Trump juga menegaskan bahwa China siap menurunkan tarif bea masuk untuk impor mobil asal AS dari 40% menjadi 15%. "Segera, sangat cepat," ujarnya.
Oleh karena itu, Trump pun menepati janjinya dengan tidak menaikkan tarif bea masuk bagi produk-produk China. Sedianya tarif bea masuk bagi impor produk China senilai US$ 200 miliar akan naik dari 10% menjadi 25% pada 1 Januari 2015. "Saya tidak akan menaikkan bea masuk sampai terjadi kesepakatan," katanya.
Berbagai perkembangan tersebut jelas menggambarkan bahwa damai dagang AS-China bukan sesuatu yang mustahil. Terbuka kemungkinan AS-China akan mengakhiri perang dagang yang memanas sejak awal tahun ini.
Investor pun bergairah dan bersemangat memburu cuan. Aliran modal mengalir deras ke negara-negara berkembang di Asia dan dan aset aman (safe haven) ditinggalkan. Ini yang membuat IHSG dan pasar obligasi pemerintah Indonesia mampu menguat.
Namun rupiah tidak mampu memanfaatkan hal ini karena kenaikan harga minyak dan masih kencangnya ambil untung (profit taking). Rupiah memang sangat sensitif terhadap harga minyak yang kemarin naik di kisaran 1%.
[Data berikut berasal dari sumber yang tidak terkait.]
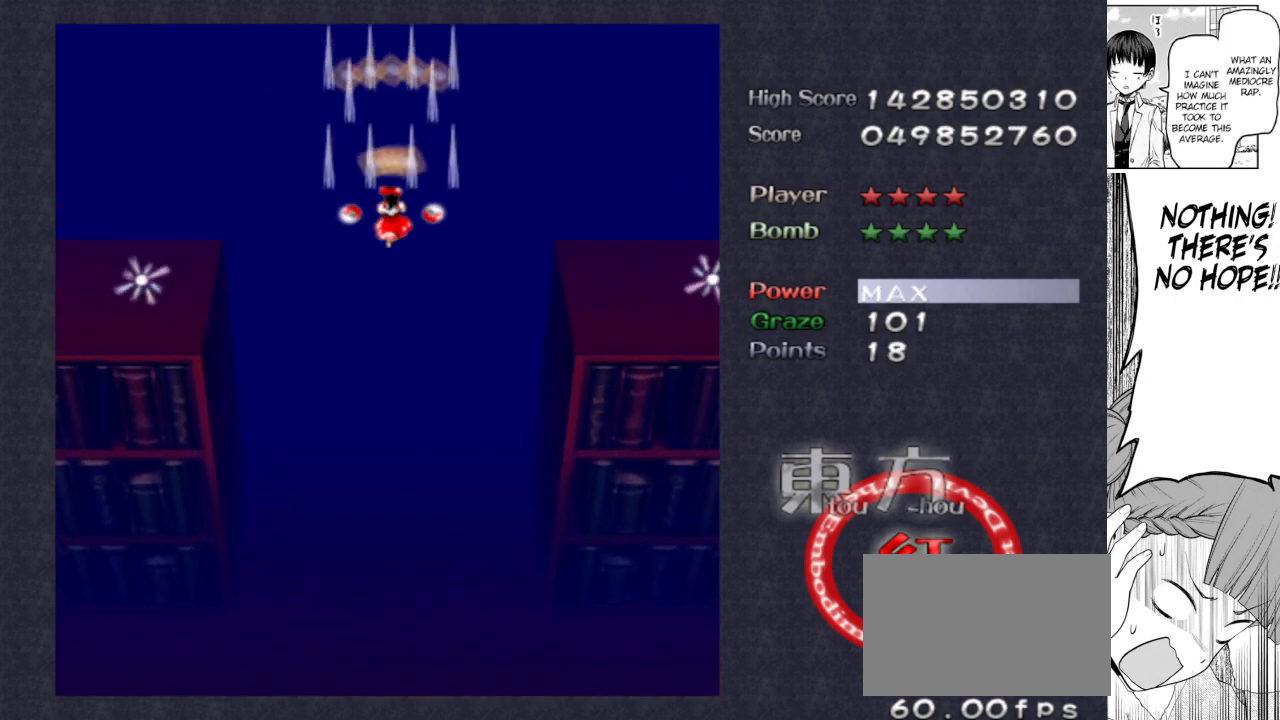
{"keys": ["shoot"], "events": []}
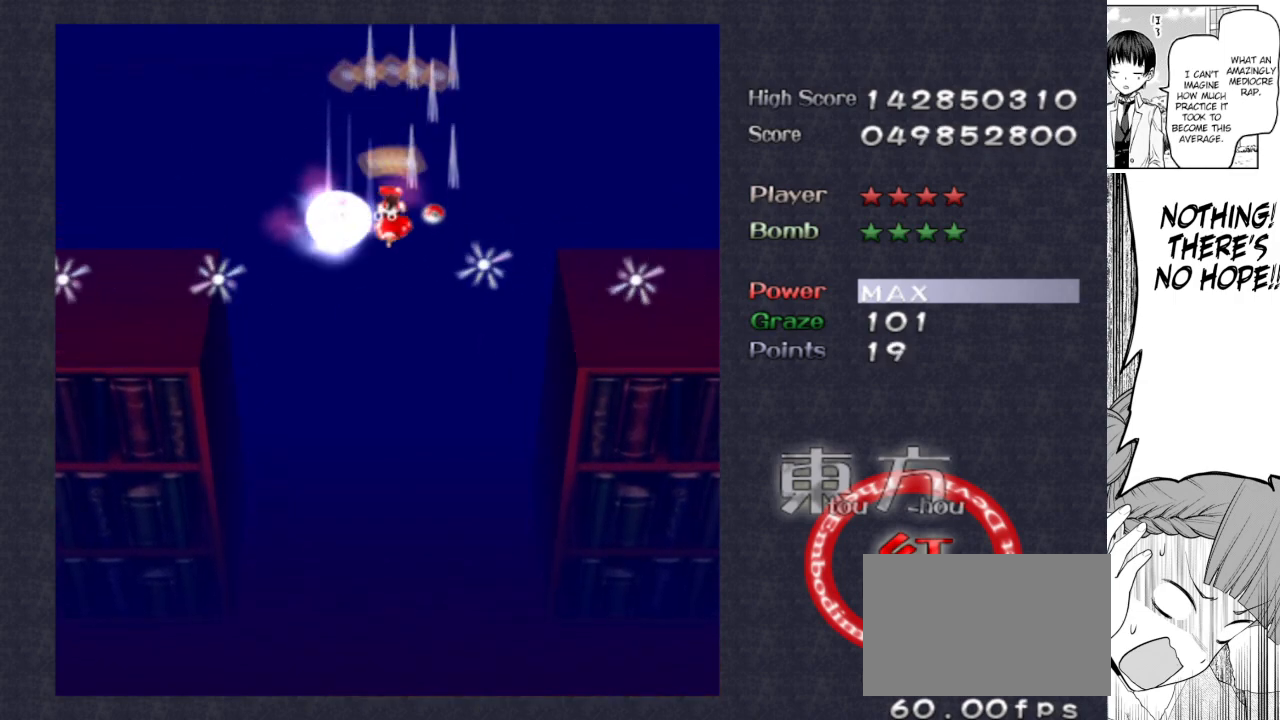
{"keys": ["shoot"], "events": []}
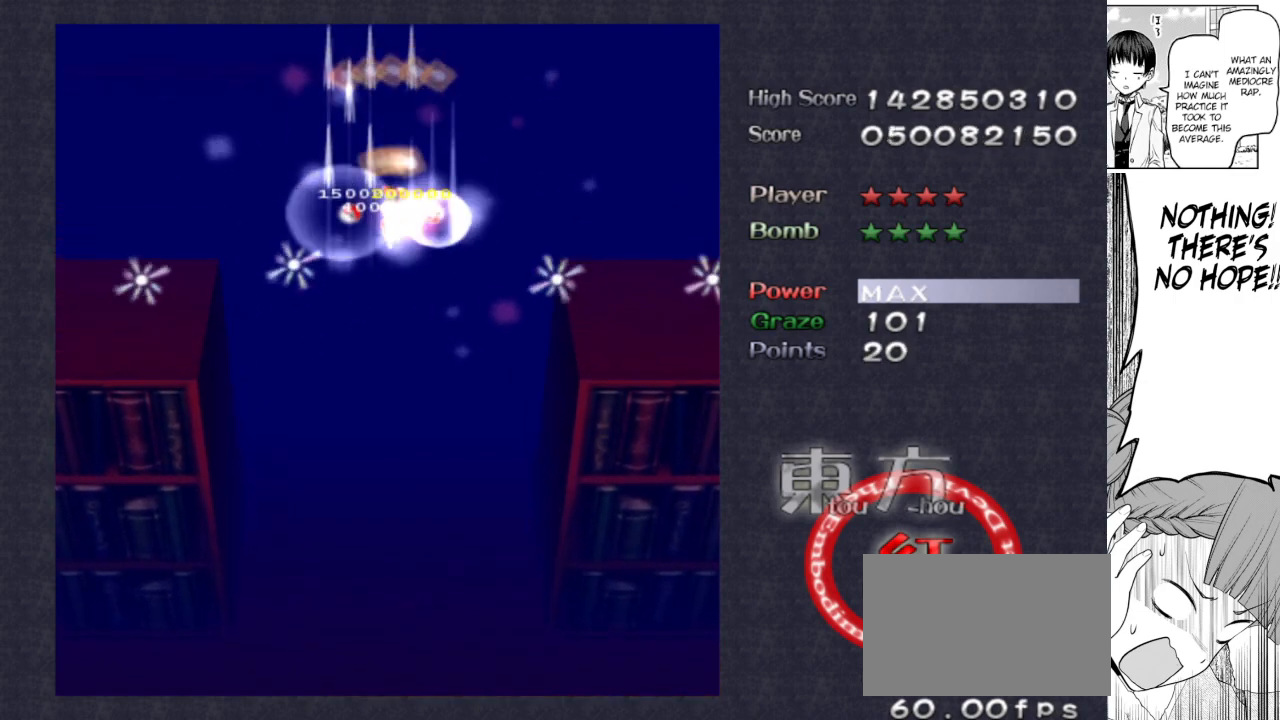
{"keys": ["shoot"], "events": []}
Maklum, Indonesia adalah negara net importir migas. Ketika harga minyak naik, maka biaya yang dikeluarkan untuk impor migas akan membengkak.
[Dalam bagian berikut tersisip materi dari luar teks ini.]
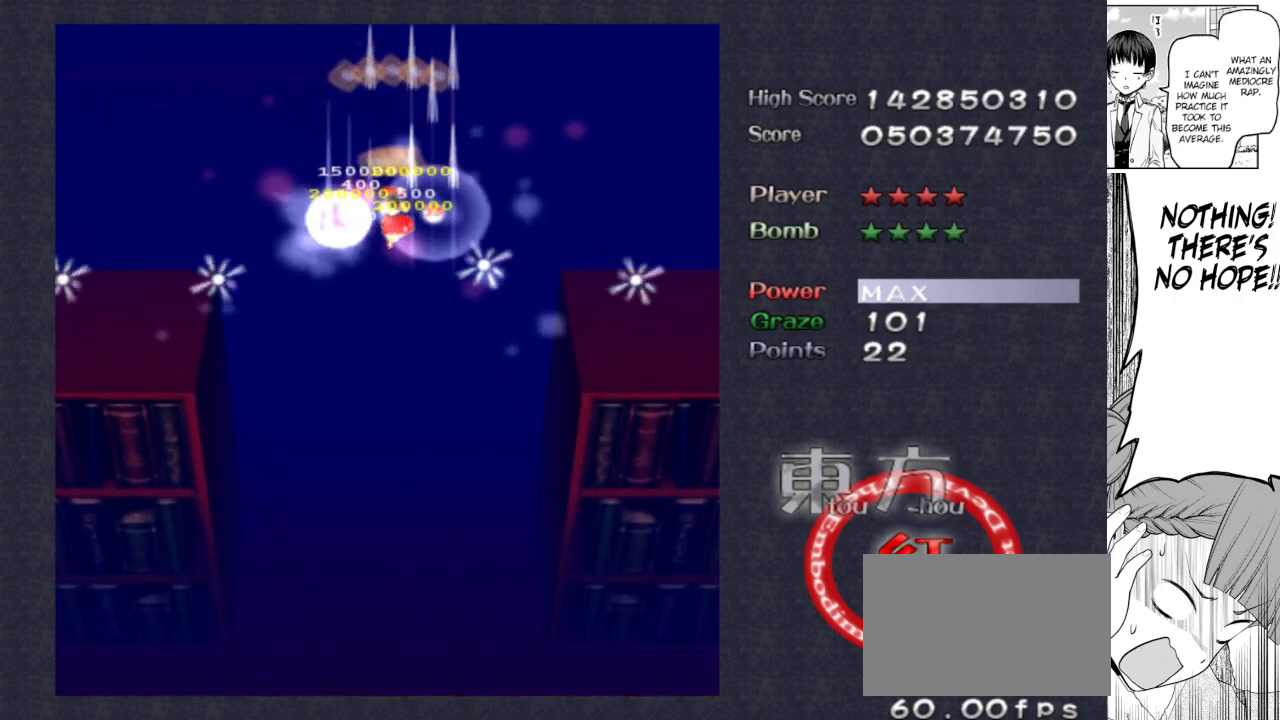
{"keys": ["shoot"], "events": []}
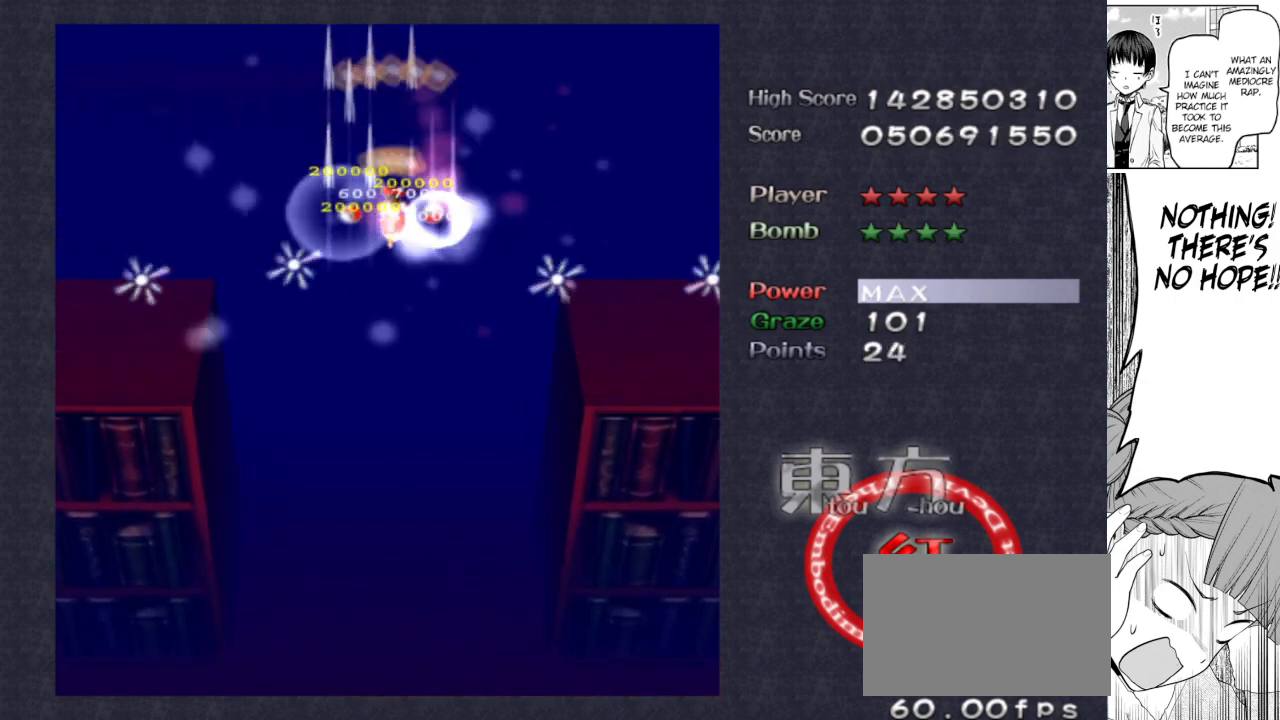
{"keys": ["shoot"], "events": []}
Hasilnya adalah defisit transaksi berjalan (current account deficit) kemungkinan bakal semakin melebar. Saat pasokan valas dari ekspor-impor barang dan jasa minim cenderung tekor, maka rupiah tentu bakal sulit menguat.
Sedangkan profit taking masih terjadi karena sejak 30 Oktober hingga 3 Desember, rupiah menguat 6,93% di hadapan greenback. Rupiah memang melemah sejak 4 Desember hingga kemarin yaitu mencapai 2,17%, tetapi angka ini bahkan belum sampai separuh dari penguatan yang terjadi sebelumnya. Oleh karena itu, hantu profit taking sebenarnya masih terus membayangi langkah rupiah.
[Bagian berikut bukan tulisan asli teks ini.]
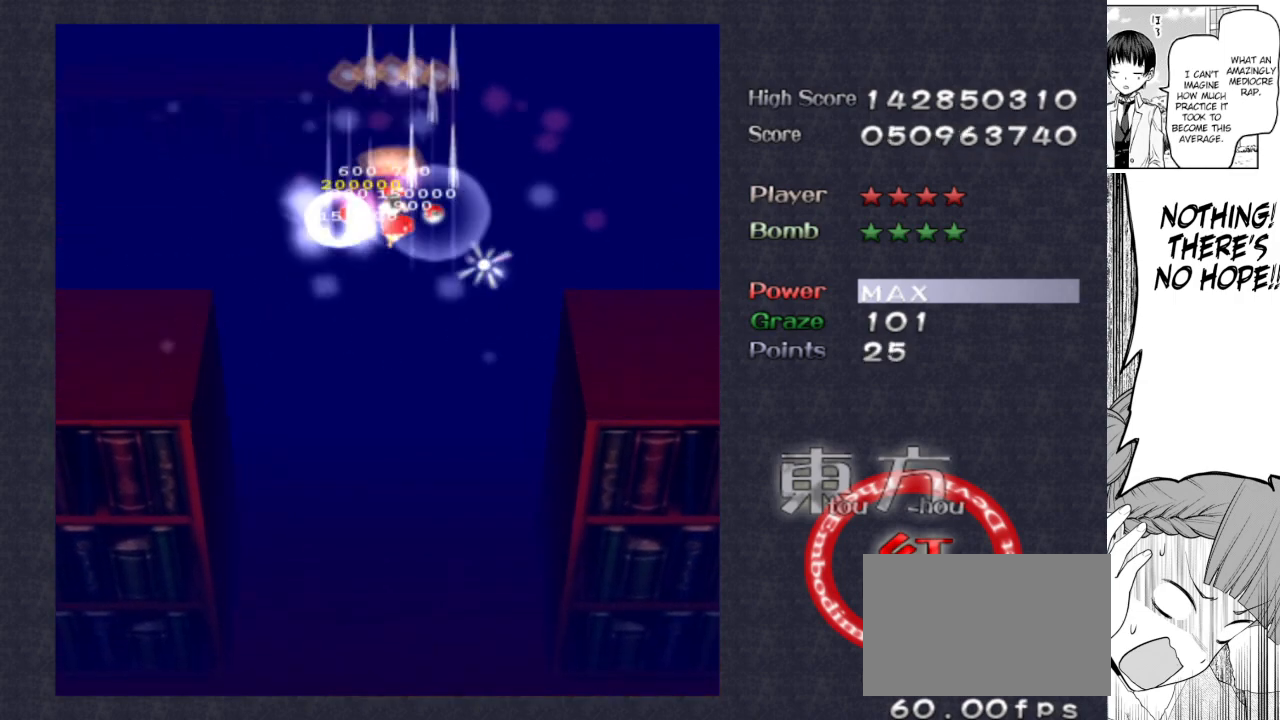
{"keys": ["shoot", "up"], "events": [[450, "up", "down"]]}
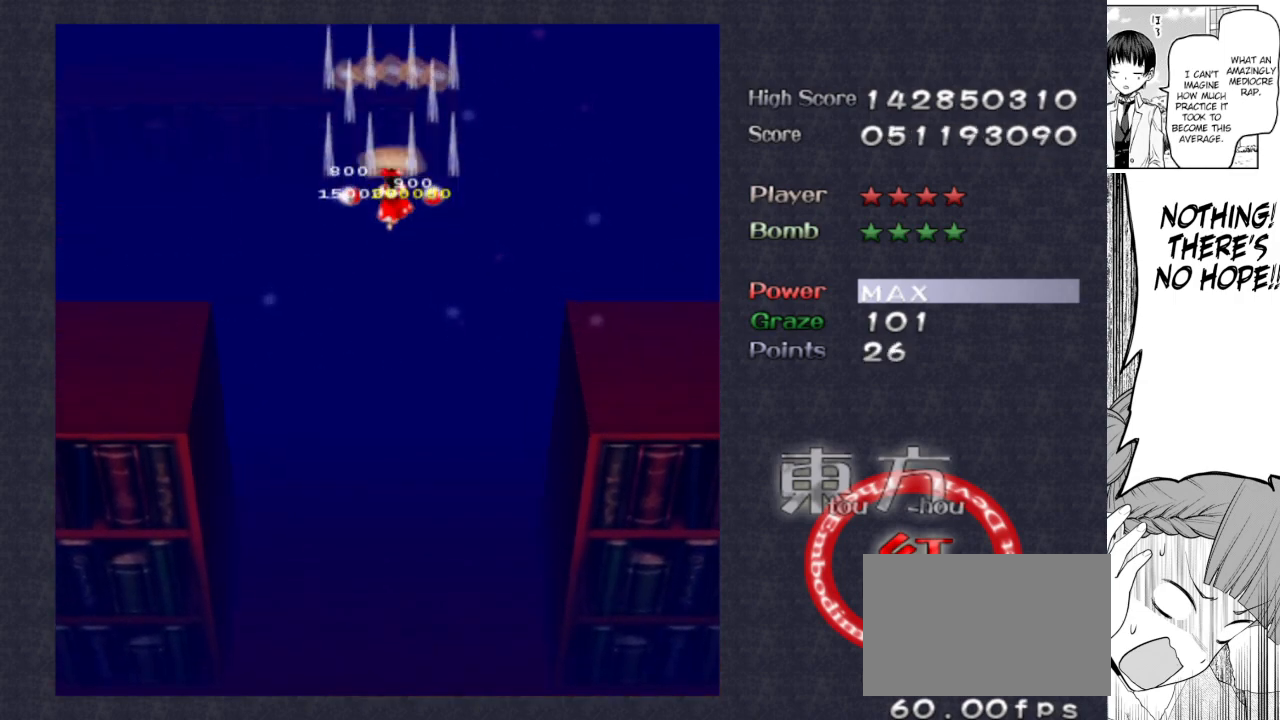
{"keys": ["down", "left", "shoot"], "events": [[50, "up", "up"], [133, "down", "down"], [233, "left", "down"]]}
Seperti kompatriotnya di Asia, bursa saham New York juga merasakan angin surga damai dagang AS-China. Presiden Trump bahkan bersedia mengintervensi kasus hukum yang menimpa petinggi Huawei jika itu memang diperlukan untuk mencapai kesepakatan dagang dengan China. Sebelumnya, CFO Huawei Meng Wanzhou ditahan oleh aparat penegak hukum Kanada karena bertransaksi dengan pihak dari Iran.
"Apa pun yang terbaik bagi negara ini, akan saya lakukan. Ini akan menjadi kesepakatan dagang terbesar dalam sejarah, dan pasti sangat penting. Saya tentu akan melakukan intervensi jika memang diperlukan," tegas Trump, mengutip Reuters.
Saham-saham sektor industri manufaktur menjadi salah satu penggerak utama dua Wall Street. Indeks sektor industri di DJIA menguat 1,25%, di mana saham Caterpillar melesat 1,73%, Boeing melompat 1,45%, 3M terdongkrak 1,19%, dan Merck & Co melejit 1,17%.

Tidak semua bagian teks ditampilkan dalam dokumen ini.